• Excerpt provided:
ASDA put out an ad during lockdown that I’d like to talk about. Here it is:

40 seconds of your life that you’re never getting back. And that’s if you’re merciful and only watch it once.

I must have watched this over 50 times. And each time, it makes me cringe harder than the last. I hold it wholly accountable for my skyrocketing blood pressure; it’s just so bad.

I’ve held off from talking about it for a while as an act of self-preservation. But I think it’s finally time to break the seal on this historical record and to hold humanity to account for what it has unleashed.

First of all, the very idea of the ad sucks

So the premise is that this is a fan-made video. Our protagonist, Sunny, is just some ASDA mega-fan who’s recording an advert for ASDA because he loves it so much.

But it’s transparently not that. This is not a fan-made video, and that is not a fan. This is an advert, and that is an actor. It’s hosted on ASDA’s own channels. Nothing about this seems authentic whatsoever, and ASDA hasn’t even tried to make it seem so. So there’s a staggering gulf between what the advert claims to be and what it plainly is. And this chasm is the cause of the dissonance you experience when watching the ad. It’s what makes you ask, “just what the hell is this?”

“Our superfan Sunny has created his very own Asda commercial, and we were so impressed we decided to run it.” NO, HE HASN’T AND NO, YOU DIDN’T.

• Given information:
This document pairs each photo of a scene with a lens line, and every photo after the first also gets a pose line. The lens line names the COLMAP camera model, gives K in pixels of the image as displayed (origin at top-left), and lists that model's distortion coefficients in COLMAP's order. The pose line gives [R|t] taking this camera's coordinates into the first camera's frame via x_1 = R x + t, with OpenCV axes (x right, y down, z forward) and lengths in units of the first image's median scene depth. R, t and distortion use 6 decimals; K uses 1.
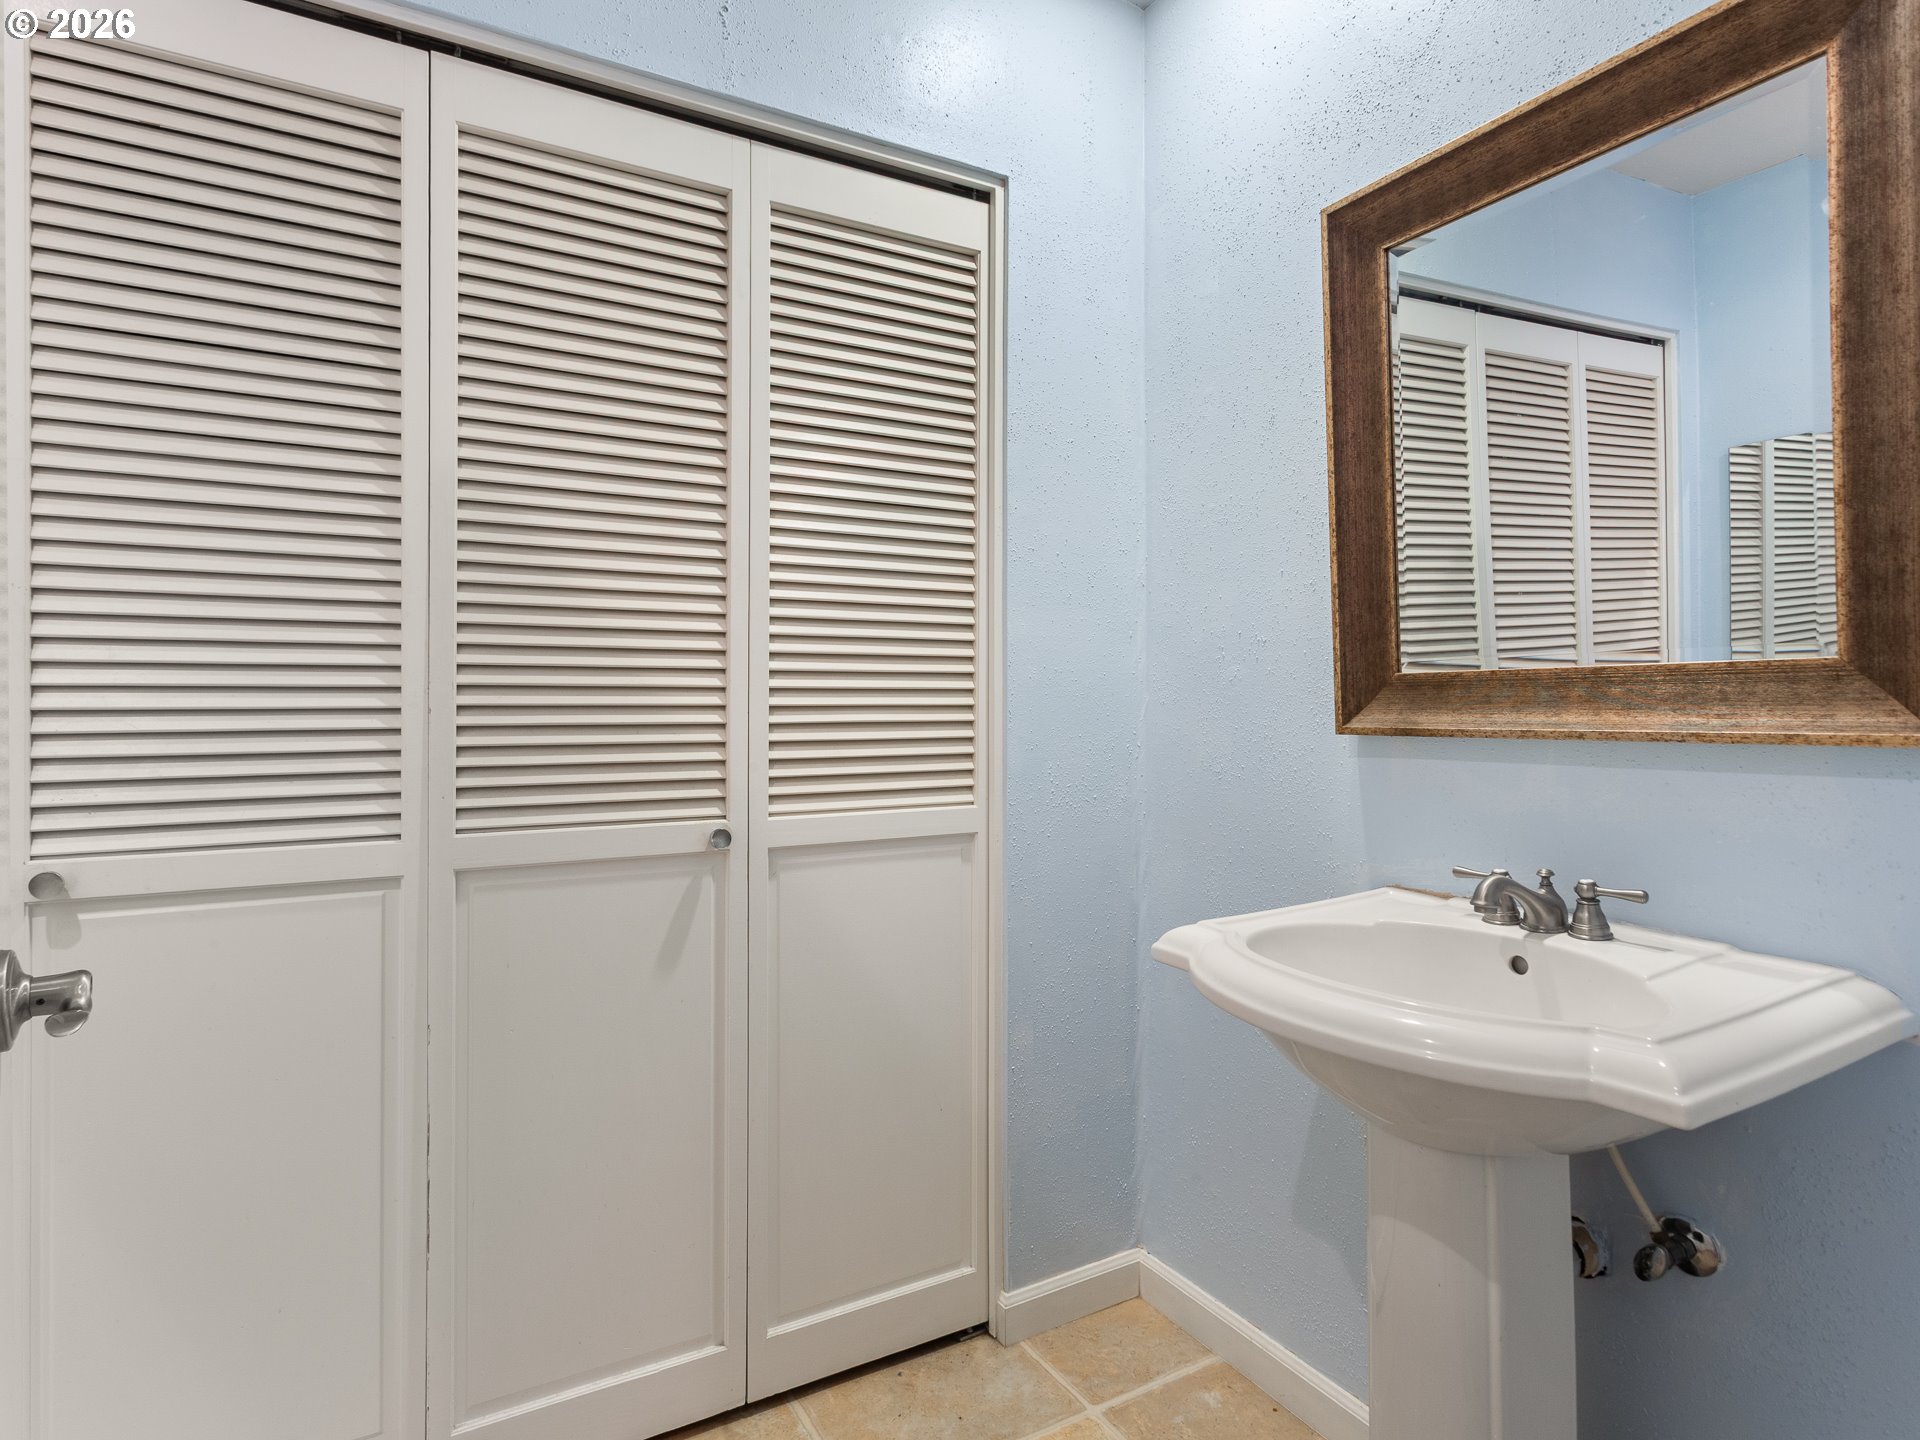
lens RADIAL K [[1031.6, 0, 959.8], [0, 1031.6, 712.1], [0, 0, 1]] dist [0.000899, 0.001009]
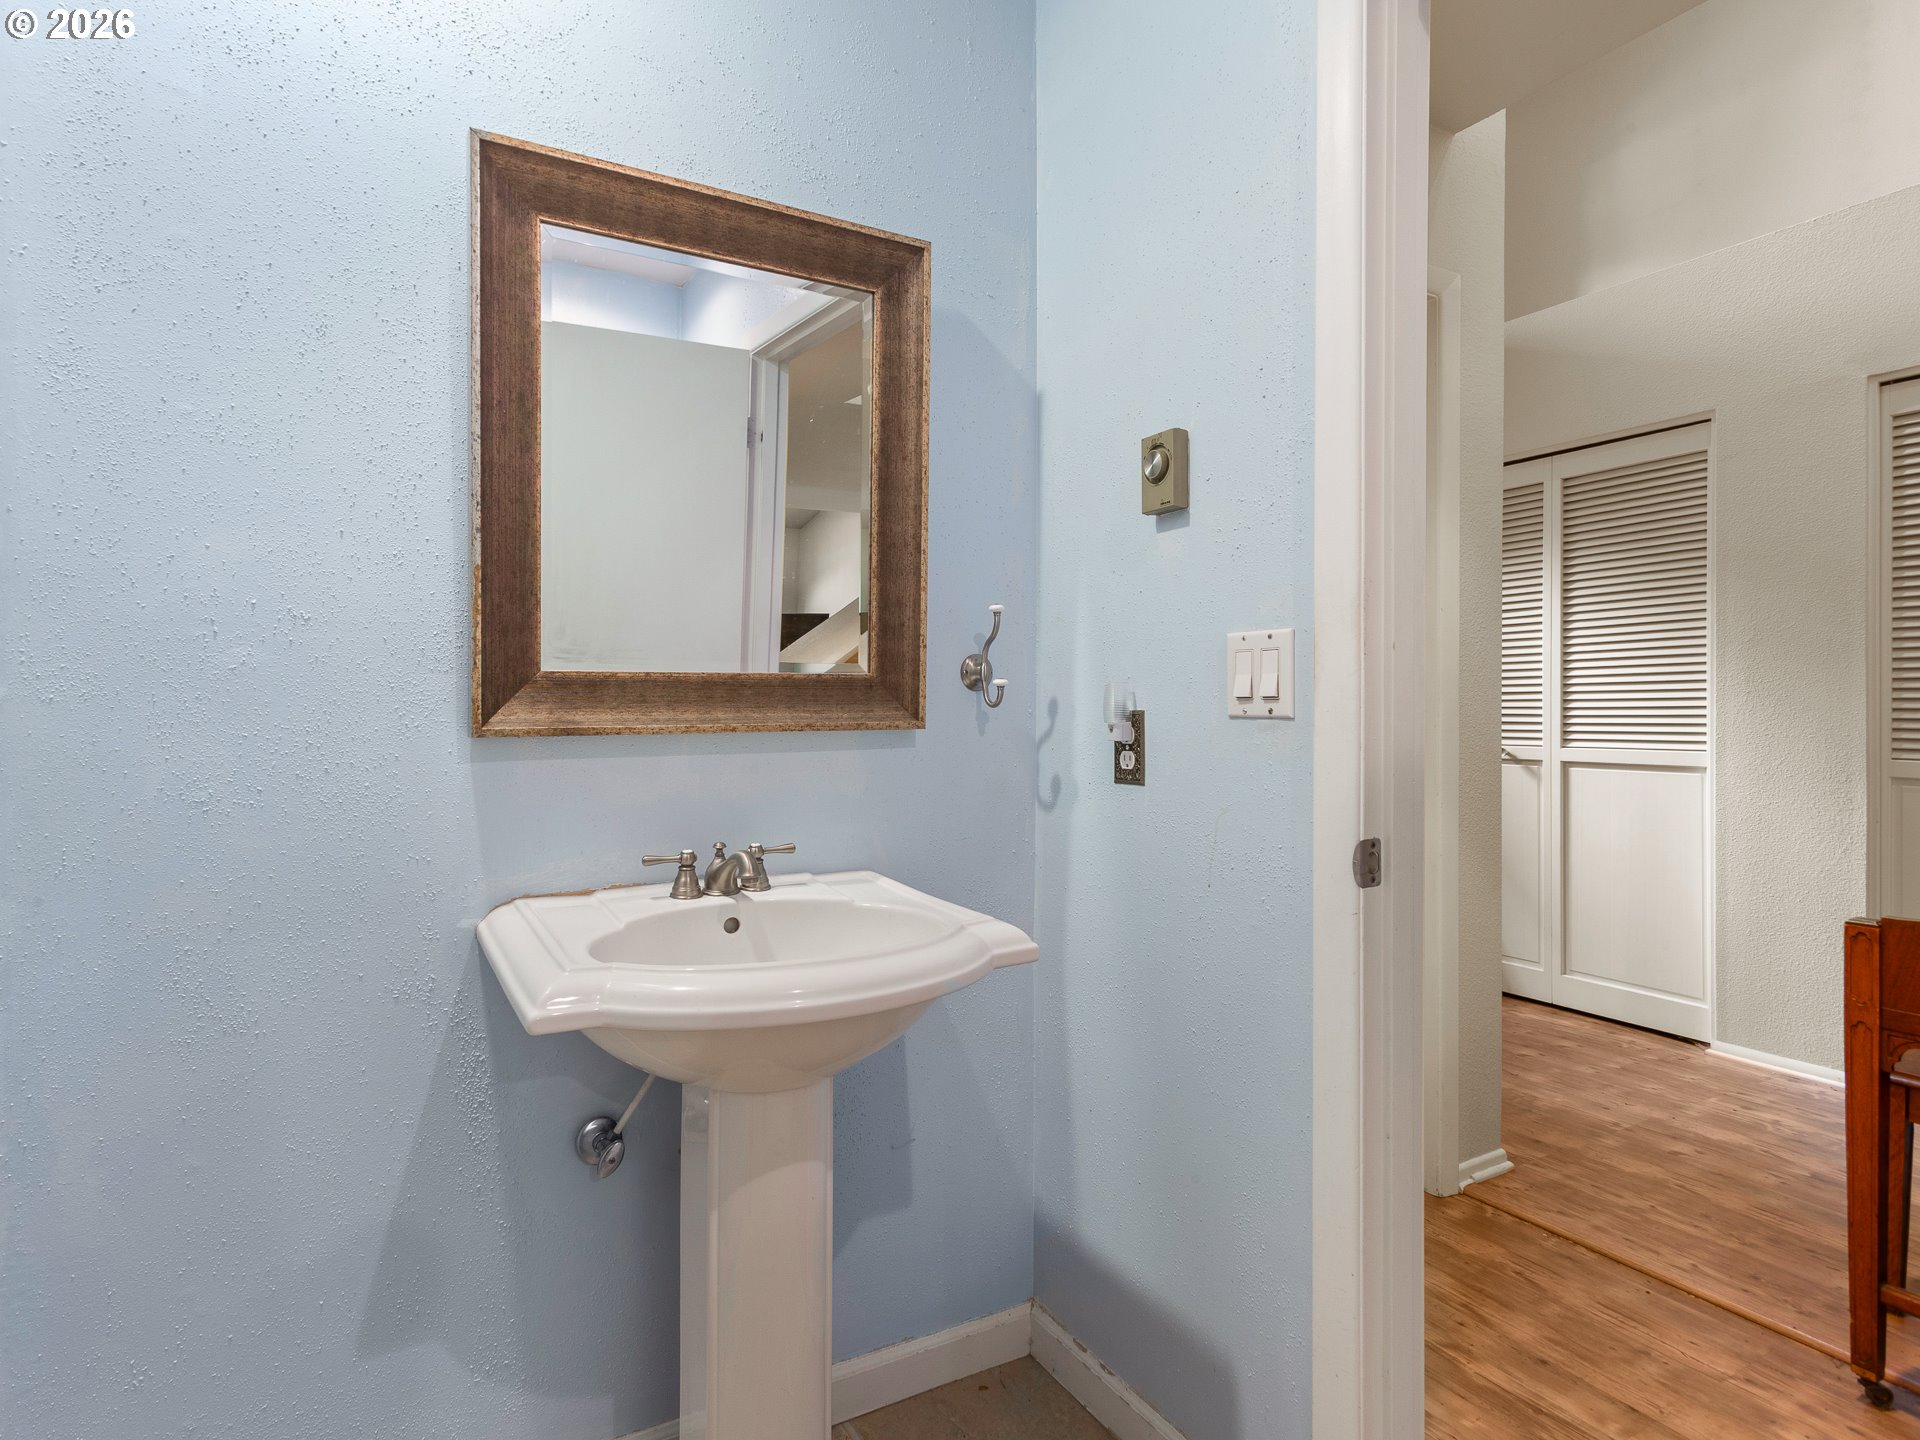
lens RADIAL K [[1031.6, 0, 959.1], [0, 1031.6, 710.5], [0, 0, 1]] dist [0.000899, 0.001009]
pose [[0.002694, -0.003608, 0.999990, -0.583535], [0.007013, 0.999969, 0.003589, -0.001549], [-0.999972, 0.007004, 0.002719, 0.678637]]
==
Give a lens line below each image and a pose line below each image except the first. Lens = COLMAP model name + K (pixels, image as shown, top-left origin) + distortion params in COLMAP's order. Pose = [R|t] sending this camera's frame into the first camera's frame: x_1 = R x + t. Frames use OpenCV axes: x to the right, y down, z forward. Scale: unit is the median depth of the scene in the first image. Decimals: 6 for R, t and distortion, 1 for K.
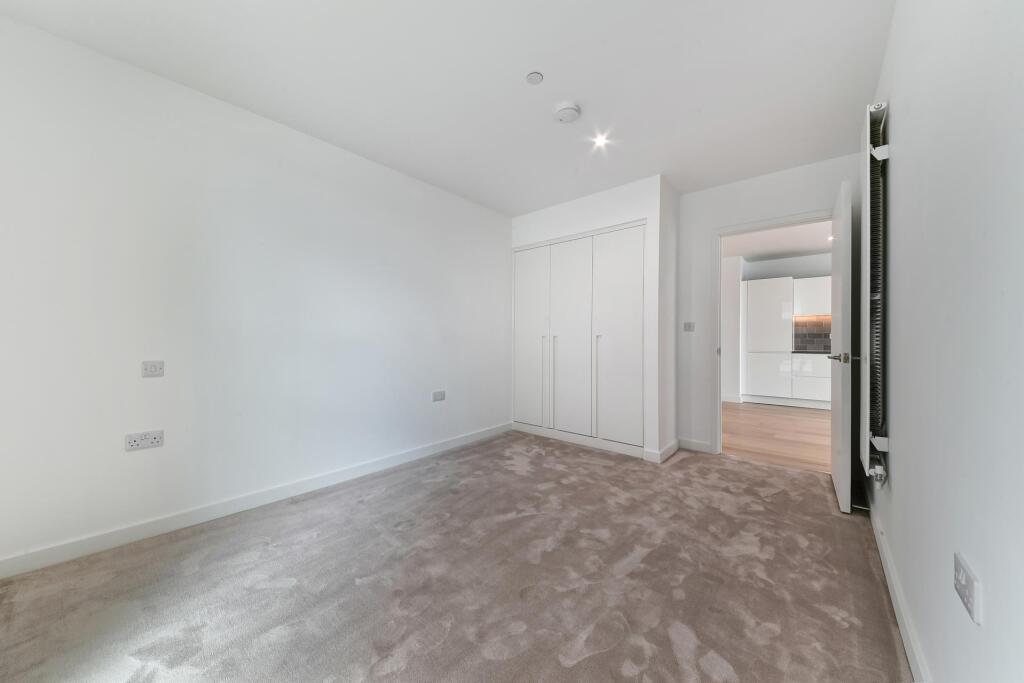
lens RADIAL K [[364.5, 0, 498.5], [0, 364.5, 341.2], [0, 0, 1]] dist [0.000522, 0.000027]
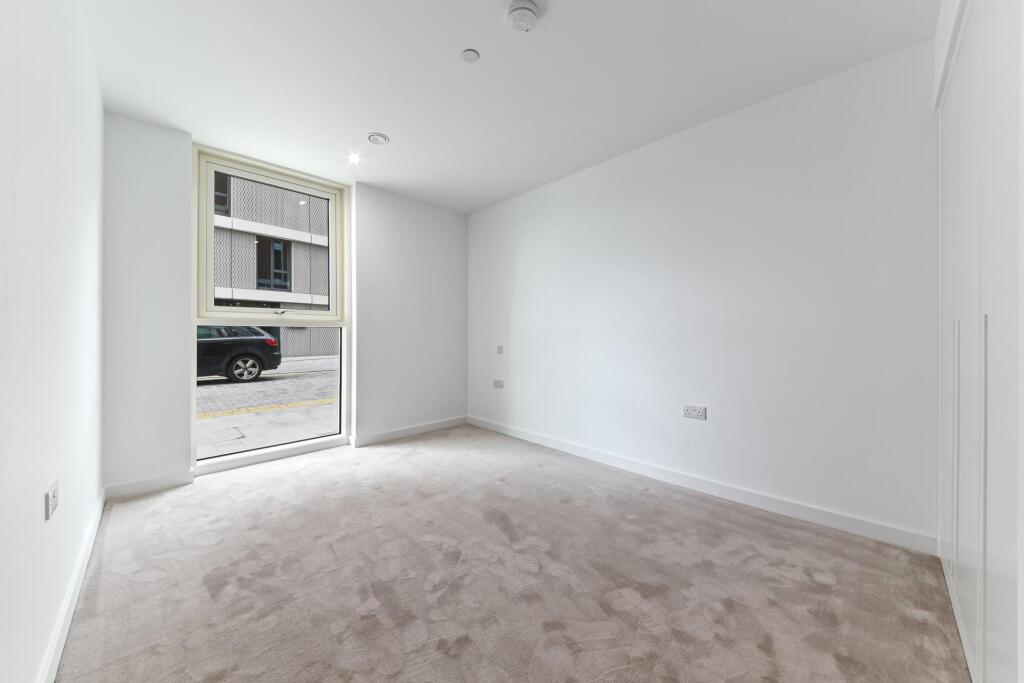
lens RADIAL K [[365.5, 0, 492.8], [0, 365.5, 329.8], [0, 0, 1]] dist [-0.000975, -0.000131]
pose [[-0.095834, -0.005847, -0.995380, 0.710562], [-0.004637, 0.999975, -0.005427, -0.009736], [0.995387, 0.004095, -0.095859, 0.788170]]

• Tasks and exercises:
A) In the piece on the ASDA ad, what is the name of the superfan who is the protagonist?
B) Write out everything from "I’ve held off" down to "it has unleashed." in the piece on the ASDA ad, substituting "self-defense" for "self-preservation".
C) Translate this sentence from the piece on the ASDA ad into Spanish: "This is an advert, and that is an actor."

• Solutions:
A) Sunny

B)
I’ve held off from talking about it for a while as an act of self-defense. But I think it’s finally time to break the seal on this historical record and to hold humanity to account for what it has unleashed.

C) Esto es un anuncio, y ese es un actor.